The dollar-denominated GDP warrants rose 0.1 cent on the dollar to 7.35 cents at 4:34 p.m. New York time, the highest since May 18.
“Any way you look at them, the warrants remain below their theoretical value,” said Sabrina Corujo, an analyst with online brokerage Portfolio Personal SA in Buenos Aires. “With growth expected to be around 5 percent, they remain interesting.”
Warrants and bonds climbed as the nation’s offer to restructure $18.3 billion worth of defaulted bonds held out of a 2005 settlement nears its June 22 deadline.
Argentina’s restructuring offer includes the warrants, as well as dollar bonds due in 2033 and bonds due in 2017 to pay past-due interest. The offer doesn’t include past-due payments on the GDP warrants.
The warrants help determine the value of the offer, in net present terms, which is worth about 43 cents on the dollar for institutional investors, according to RBS Securities Inc.
Argentine Finance Secretary Hernan Lorenzino met with government and bank officials this week in Japan, where creditors have turned in 72 percent of remaining defaulted samurai bonds and 82 percent of euro-yen notes held out of the 2005 settlement, the Economy Ministry said in a statement today. That brings total participation by creditors holding Japanese- law Argentina bonds to 99 percent, the ministry said.
Lorenzino later this week will meet with creditors in Italy, where the government estimates individual investors may hold as much as $4 billion in defaulted notes.
As of June 11, creditors tendered about 56 percent of the outstanding bonds, Economy Ministry spokesman Sergio Poggi said yesterday. Boudou has said he expects participation to reach 60 percent.
The annual payment on the GDP warrants, which were distributed in 2005 to win approval for the government’s first debt restructuring, is triggered when economic growth is above 3 percent and the inflation-adjusted value of the country’s GDP is above the government’s base-case scenario laid out in the warrants.

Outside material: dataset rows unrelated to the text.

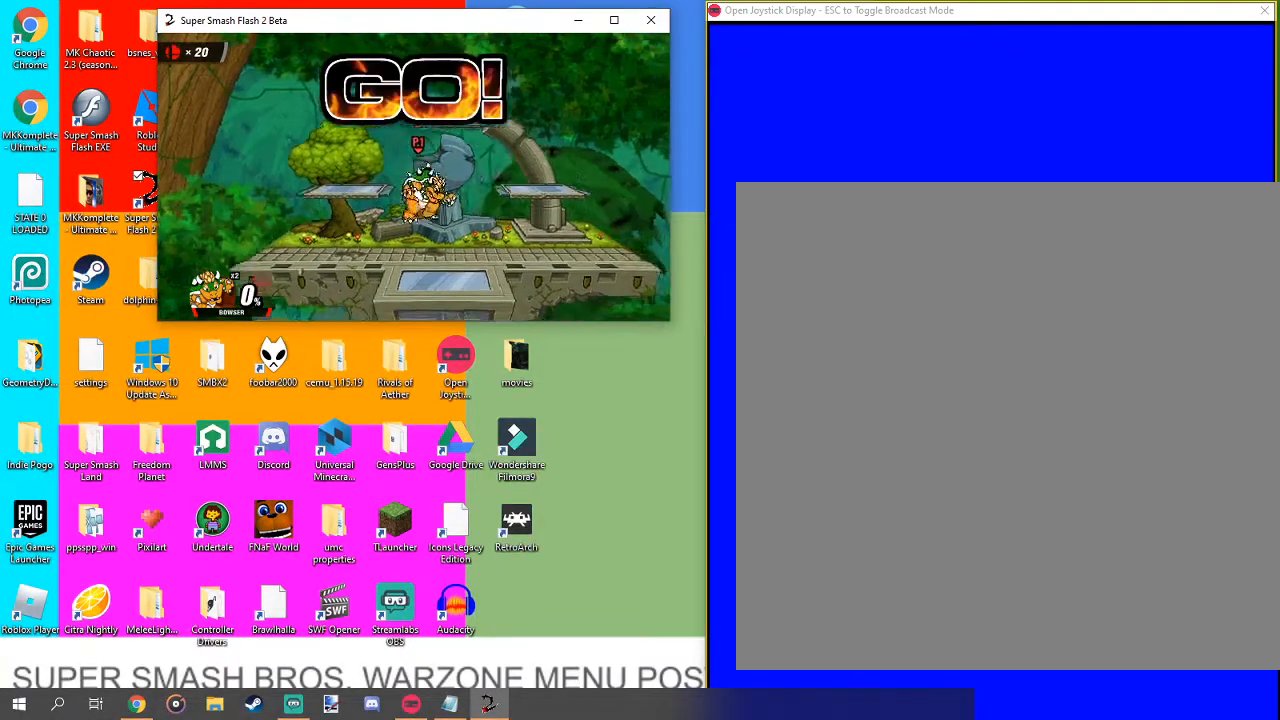
{"buttons": [], "left_stick": "center", "right_stick": "center", "events": [[200, "left_stick", "center"]]}
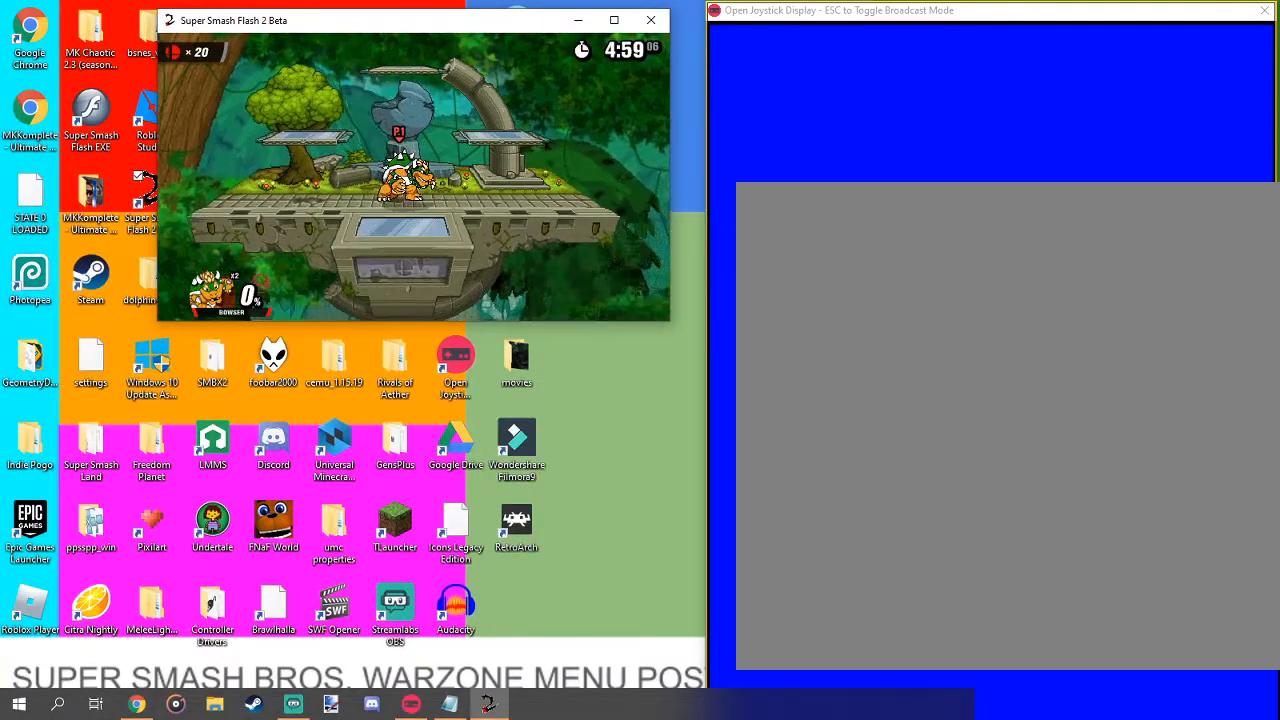
{"buttons": [], "left_stick": "center", "right_stick": "center", "events": []}
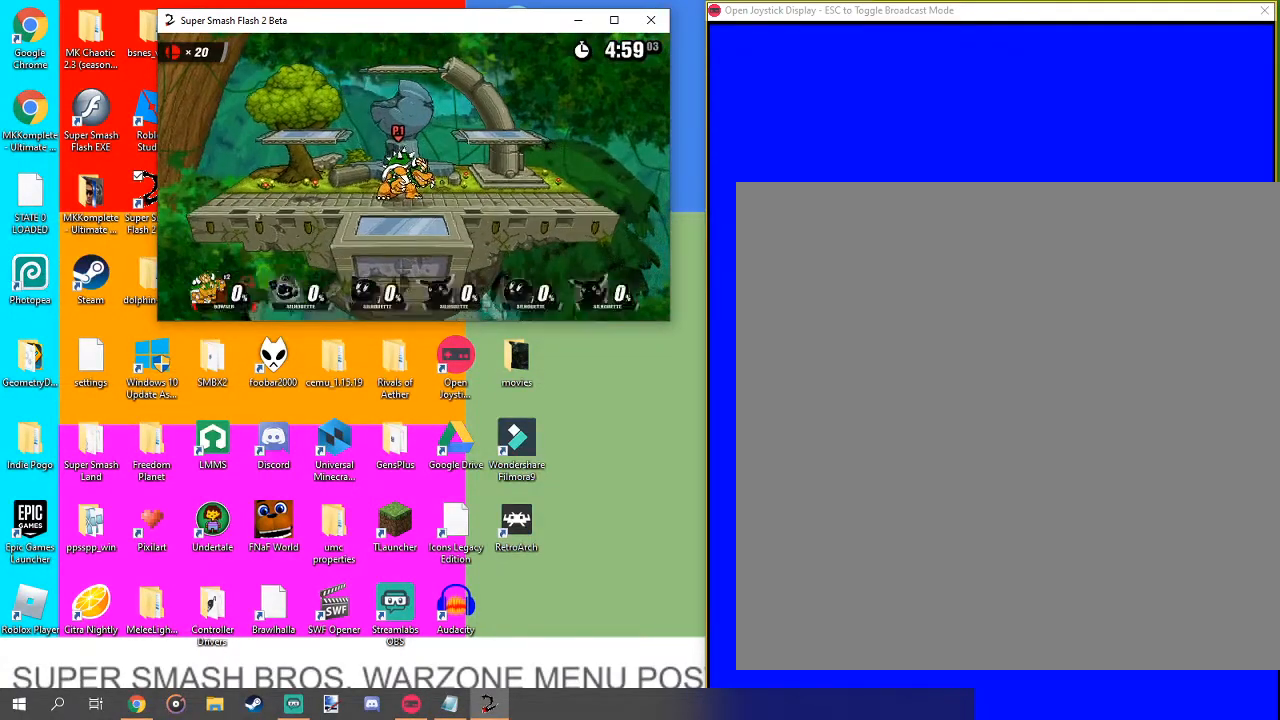
{"buttons": [], "left_stick": "center", "right_stick": "center", "events": []}
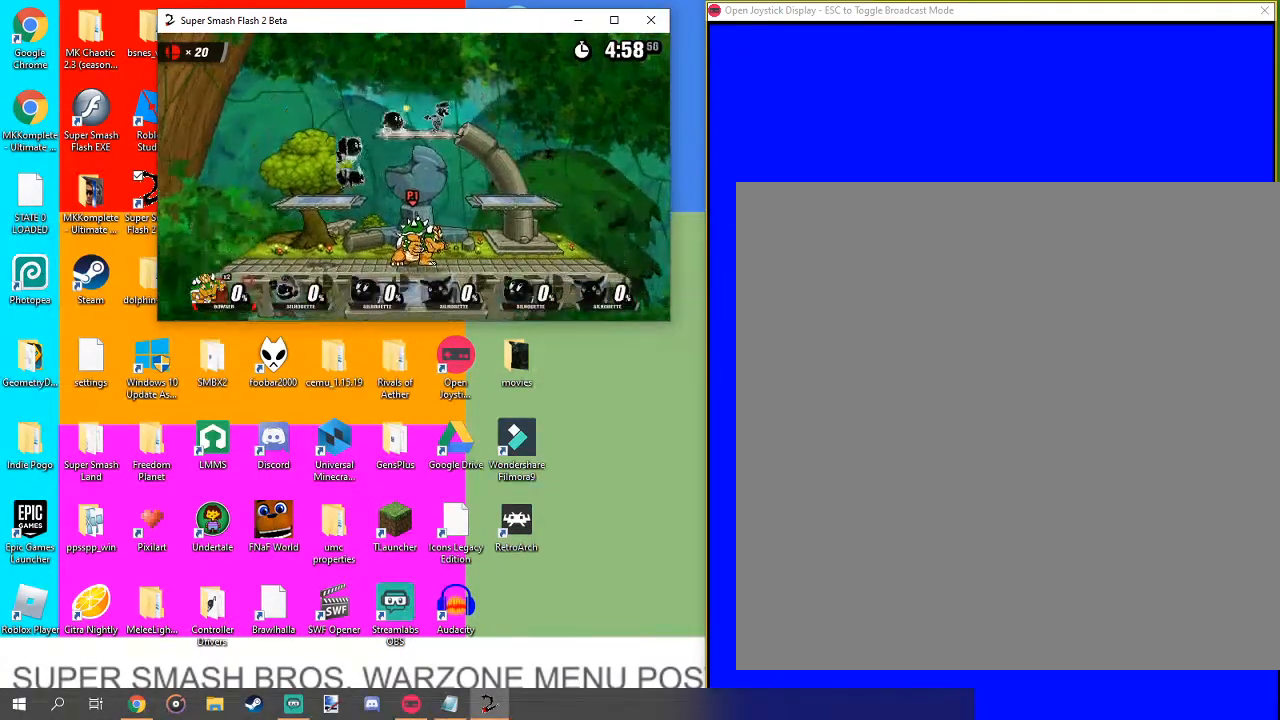
{"buttons": [], "left_stick": "center", "right_stick": "center", "events": [[67, "right_stick", "up"], [167, "right_stick", "center"]]}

Holders of the warrants will receive no payment this year because the government said the economy expanded 0.9 percent in 2009, less than the growth threshold that triggers payments on the securities. Argentina made a warrant payment of $3.11 on Dec. 15 after the economy grew 6.8 percent in 2008.
President Cristina Fernandez de Kirchner opened the debt swap May 3, five years after her husband and predecessor, Nestor Kirchner, offered creditors about 30 cents on the dollar, the harshest restructuring terms since at least World War II, according to Arturo Porzecanski, an international finance professor at American University in Washington.
Argentina defaulted on $95 billion in 2001 and a successful restructuring will help the country regain access to international credit markets. It will also lower borrowing costs for provinces and companies that seek to sell debt.
Argentina will likely move to lift capital controls following the debt swap, Buenos Aires Stock Exchange President Adelmo Gabbi said in an interview in his office today.
“We believe that after the swap, the government will undertake policies to attract foreign capital and the first step should be to lift all barriers,” Gabbi, 66, said in an interview in his Buenos Aires office today. “It’s indispensable to clear the road so that international investors begin to look at Argentina again.”
Argentine real estate developer IRSA Inversiones y Representaciones SA said in a filing with the Buenos Aires Stock Exchange yesterday that it is extending an offer to sell $250 million in 10-year bonds until June 24. The offer had been scheduled to end yesterday.
The government already extended its debt restructuring offer once, from its original June 7 deadline, in a bid to increase participation. Boudou and Lorenzino have not mentioned a second swap extension, Poggi said.
The peso was little changed at 3.9248 per dollar, from 3.9262 yesterday.